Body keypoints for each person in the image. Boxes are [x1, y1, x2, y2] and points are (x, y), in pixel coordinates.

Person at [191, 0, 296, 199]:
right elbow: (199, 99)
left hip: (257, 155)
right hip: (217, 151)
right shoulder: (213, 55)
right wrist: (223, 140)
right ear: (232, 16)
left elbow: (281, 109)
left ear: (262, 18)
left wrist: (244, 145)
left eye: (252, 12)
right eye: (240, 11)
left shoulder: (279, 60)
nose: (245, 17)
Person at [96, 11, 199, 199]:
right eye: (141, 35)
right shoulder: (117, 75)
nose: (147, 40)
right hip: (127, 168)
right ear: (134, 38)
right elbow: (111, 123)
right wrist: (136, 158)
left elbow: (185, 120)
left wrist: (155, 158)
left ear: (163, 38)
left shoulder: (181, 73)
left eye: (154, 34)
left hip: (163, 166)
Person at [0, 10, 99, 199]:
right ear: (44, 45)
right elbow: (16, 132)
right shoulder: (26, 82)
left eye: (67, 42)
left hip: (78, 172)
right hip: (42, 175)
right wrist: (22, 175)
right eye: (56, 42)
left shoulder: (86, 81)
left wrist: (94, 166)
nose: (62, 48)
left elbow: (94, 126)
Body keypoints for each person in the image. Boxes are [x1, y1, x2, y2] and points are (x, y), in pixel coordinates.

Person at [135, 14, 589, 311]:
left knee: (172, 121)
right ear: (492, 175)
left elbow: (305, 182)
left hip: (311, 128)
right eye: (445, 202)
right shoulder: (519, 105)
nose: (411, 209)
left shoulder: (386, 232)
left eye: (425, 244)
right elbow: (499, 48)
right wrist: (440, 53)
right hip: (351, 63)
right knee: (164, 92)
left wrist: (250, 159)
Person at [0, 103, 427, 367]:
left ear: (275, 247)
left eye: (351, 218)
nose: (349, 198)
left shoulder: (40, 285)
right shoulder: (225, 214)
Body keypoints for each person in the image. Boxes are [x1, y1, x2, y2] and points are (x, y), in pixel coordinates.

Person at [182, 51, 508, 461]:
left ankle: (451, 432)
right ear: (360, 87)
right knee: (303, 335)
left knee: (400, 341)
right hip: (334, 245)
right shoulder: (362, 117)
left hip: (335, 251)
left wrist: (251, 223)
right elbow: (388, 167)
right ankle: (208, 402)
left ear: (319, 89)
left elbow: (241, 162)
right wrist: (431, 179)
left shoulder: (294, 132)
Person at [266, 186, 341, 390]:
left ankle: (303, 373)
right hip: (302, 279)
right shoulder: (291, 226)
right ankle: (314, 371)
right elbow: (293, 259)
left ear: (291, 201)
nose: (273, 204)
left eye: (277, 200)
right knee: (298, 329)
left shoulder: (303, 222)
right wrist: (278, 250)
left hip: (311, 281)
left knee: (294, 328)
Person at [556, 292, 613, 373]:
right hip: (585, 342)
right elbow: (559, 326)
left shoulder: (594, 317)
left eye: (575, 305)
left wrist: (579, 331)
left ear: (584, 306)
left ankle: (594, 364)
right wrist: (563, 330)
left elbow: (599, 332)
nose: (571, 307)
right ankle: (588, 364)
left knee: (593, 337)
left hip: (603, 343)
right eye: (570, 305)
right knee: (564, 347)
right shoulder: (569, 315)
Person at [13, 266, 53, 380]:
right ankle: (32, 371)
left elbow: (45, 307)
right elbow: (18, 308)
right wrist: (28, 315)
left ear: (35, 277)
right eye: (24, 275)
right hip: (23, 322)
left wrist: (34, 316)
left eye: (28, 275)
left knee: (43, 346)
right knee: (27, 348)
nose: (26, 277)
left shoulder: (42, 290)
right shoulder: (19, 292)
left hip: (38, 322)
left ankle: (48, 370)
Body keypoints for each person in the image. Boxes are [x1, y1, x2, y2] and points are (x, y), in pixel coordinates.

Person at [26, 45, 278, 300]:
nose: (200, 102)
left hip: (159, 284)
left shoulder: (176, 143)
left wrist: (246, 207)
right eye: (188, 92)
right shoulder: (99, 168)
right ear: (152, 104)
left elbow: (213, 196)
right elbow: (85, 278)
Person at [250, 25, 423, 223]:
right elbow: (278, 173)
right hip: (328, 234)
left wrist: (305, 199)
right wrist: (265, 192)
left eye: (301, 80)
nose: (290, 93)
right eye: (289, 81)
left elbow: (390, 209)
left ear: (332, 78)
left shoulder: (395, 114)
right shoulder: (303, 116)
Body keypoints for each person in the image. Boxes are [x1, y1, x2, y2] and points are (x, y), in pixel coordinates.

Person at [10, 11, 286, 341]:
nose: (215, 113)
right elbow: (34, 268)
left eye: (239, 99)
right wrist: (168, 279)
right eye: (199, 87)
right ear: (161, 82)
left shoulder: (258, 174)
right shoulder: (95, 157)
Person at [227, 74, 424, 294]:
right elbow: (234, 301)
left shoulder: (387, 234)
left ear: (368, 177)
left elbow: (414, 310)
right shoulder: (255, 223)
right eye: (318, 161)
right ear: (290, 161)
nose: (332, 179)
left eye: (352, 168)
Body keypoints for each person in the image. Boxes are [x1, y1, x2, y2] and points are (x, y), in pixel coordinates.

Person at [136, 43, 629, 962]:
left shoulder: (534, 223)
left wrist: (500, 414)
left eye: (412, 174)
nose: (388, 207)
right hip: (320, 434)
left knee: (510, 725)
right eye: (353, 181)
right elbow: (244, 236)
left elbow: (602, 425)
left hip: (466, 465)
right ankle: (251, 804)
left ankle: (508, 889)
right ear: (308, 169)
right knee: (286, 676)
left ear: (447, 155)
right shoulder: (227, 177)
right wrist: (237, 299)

**Assigned task:** Repeat the listing exactly, from its first line to its last.

**Written answer:**
Body keypoints for each person in the image. Boxes are [x1, y1, x2, y2] and points are (x, y), in pixel coordinates.

Person at [191, 0, 296, 199]:
right elbow: (199, 99)
left hip: (257, 155)
right hip: (217, 151)
right shoulder: (213, 55)
right wrist: (223, 140)
right ear: (232, 16)
left elbow: (281, 109)
left ear: (262, 18)
left wrist: (244, 145)
left eye: (252, 12)
right eye: (240, 11)
left shoulder: (279, 60)
nose: (245, 17)
Person at [96, 11, 199, 199]:
right eye: (141, 35)
right shoulder: (117, 75)
nose: (147, 40)
right hip: (127, 168)
right ear: (134, 38)
right elbow: (111, 123)
right wrist: (136, 158)
left elbow: (185, 120)
left wrist: (155, 158)
left ear: (163, 38)
left shoulder: (181, 73)
left eye: (154, 34)
left hip: (163, 166)
Person at [0, 10, 99, 199]:
right ear: (44, 45)
right elbow: (16, 132)
right shoulder: (26, 82)
left eye: (67, 42)
left hip: (78, 172)
right hip: (42, 175)
right wrist: (22, 175)
right eye: (56, 42)
left shoulder: (86, 81)
left wrist: (94, 166)
nose: (62, 48)
left elbow: (94, 126)
Body keypoints for each person in the image. Boxes are [x1, y1, x2, y2] and points are (x, y), in pixel coordinates.

Person at [135, 14, 589, 311]:
left knee: (172, 121)
right ear: (492, 175)
left elbow: (305, 182)
left hip: (311, 128)
right eye: (445, 202)
right shoulder: (519, 105)
nose: (411, 209)
left shoulder: (386, 232)
left eye: (425, 244)
right elbow: (499, 48)
right wrist: (440, 53)
right hip: (351, 63)
right knee: (164, 92)
left wrist: (250, 159)
Person at [0, 103, 427, 367]:
left ear: (275, 247)
left eye: (351, 218)
nose: (349, 198)
left shoulder: (40, 285)
right shoulder: (225, 214)
Body keypoints for each person in the image. Boxes are [x1, y1, x2, y2] and points are (x, y), in pixel coordinates.

Person at [182, 51, 508, 461]:
left ankle: (451, 432)
right ear: (360, 87)
right knee: (303, 335)
left knee: (400, 341)
right hip: (334, 245)
right shoulder: (362, 117)
left hip: (335, 251)
left wrist: (251, 223)
right elbow: (388, 167)
right ankle: (208, 402)
left ear: (319, 89)
left elbow: (241, 162)
right wrist: (431, 179)
left shoulder: (294, 132)
Person at [266, 186, 341, 390]:
left ankle: (303, 373)
right hip: (302, 279)
right shoulder: (291, 226)
right ankle: (314, 371)
right elbow: (293, 259)
left ear: (291, 201)
nose: (273, 204)
left eye: (277, 200)
right knee: (298, 329)
left shoulder: (303, 222)
right wrist: (278, 250)
left hip: (311, 281)
left knee: (294, 328)
Person at [556, 292, 613, 373]:
right hip: (585, 342)
right elbow: (559, 326)
left shoulder: (594, 317)
left eye: (575, 305)
left wrist: (579, 331)
left ear: (584, 306)
left ankle: (594, 364)
right wrist: (563, 330)
left elbow: (599, 332)
nose: (571, 307)
right ankle: (588, 364)
left knee: (593, 337)
left hip: (603, 343)
right eye: (570, 305)
right knee: (564, 347)
right shoulder: (569, 315)
Person at [13, 266, 53, 380]:
right ankle: (32, 371)
left elbow: (45, 307)
right elbow: (18, 308)
right wrist: (28, 315)
left ear: (35, 277)
right eye: (24, 275)
right hip: (23, 322)
left wrist: (34, 316)
left eye: (28, 275)
left knee: (43, 346)
right knee: (27, 348)
nose: (26, 277)
left shoulder: (42, 290)
right shoulder: (19, 292)
left hip: (38, 322)
left ankle: (48, 370)
Body keypoints for each person in the image. Boxes are [x1, y1, x2, y2] and points are (x, y), in pixel coordinates.

Person at [26, 45, 278, 300]:
nose: (200, 102)
left hip: (159, 284)
left shoulder: (176, 143)
left wrist: (246, 207)
right eye: (188, 92)
right shoulder: (99, 168)
right ear: (152, 104)
left elbow: (213, 196)
right elbow: (85, 278)
Person at [250, 25, 423, 223]:
right elbow: (278, 173)
right hip: (328, 234)
left wrist: (305, 199)
right wrist: (265, 192)
left eye: (301, 80)
nose: (290, 93)
right eye: (289, 81)
left elbow: (390, 209)
left ear: (332, 78)
left shoulder: (395, 114)
right shoulder: (303, 116)
Body keypoints for each person in the image. Boxes are [x1, y1, x2, y2] and points are (x, y), in pixel coordinates.

Person at [10, 11, 286, 341]:
nose: (215, 113)
right elbow: (34, 268)
left eye: (239, 99)
right wrist: (168, 279)
right eye: (199, 87)
right ear: (161, 82)
left shoulder: (258, 174)
right shoulder: (95, 157)
Person at [227, 74, 424, 294]:
right elbow: (234, 301)
left shoulder: (387, 234)
left ear: (368, 177)
left elbow: (414, 310)
right shoulder: (255, 223)
right eye: (318, 161)
right ear: (290, 161)
nose: (332, 179)
left eye: (352, 168)
Body keypoints for each person in the image. Boxes are [x1, y1, x2, y2] and points are (x, y), in pixel coordinates.

Person at [136, 43, 629, 962]:
left shoulder: (534, 223)
left wrist: (500, 414)
left eye: (412, 174)
nose: (388, 207)
right hip: (320, 434)
left knee: (510, 725)
right eye: (353, 181)
right elbow: (244, 236)
left elbow: (602, 425)
left hip: (466, 465)
right ankle: (251, 804)
left ankle: (508, 889)
right ear: (308, 169)
right knee: (286, 676)
left ear: (447, 155)
right shoulder: (227, 177)
right wrist: (237, 299)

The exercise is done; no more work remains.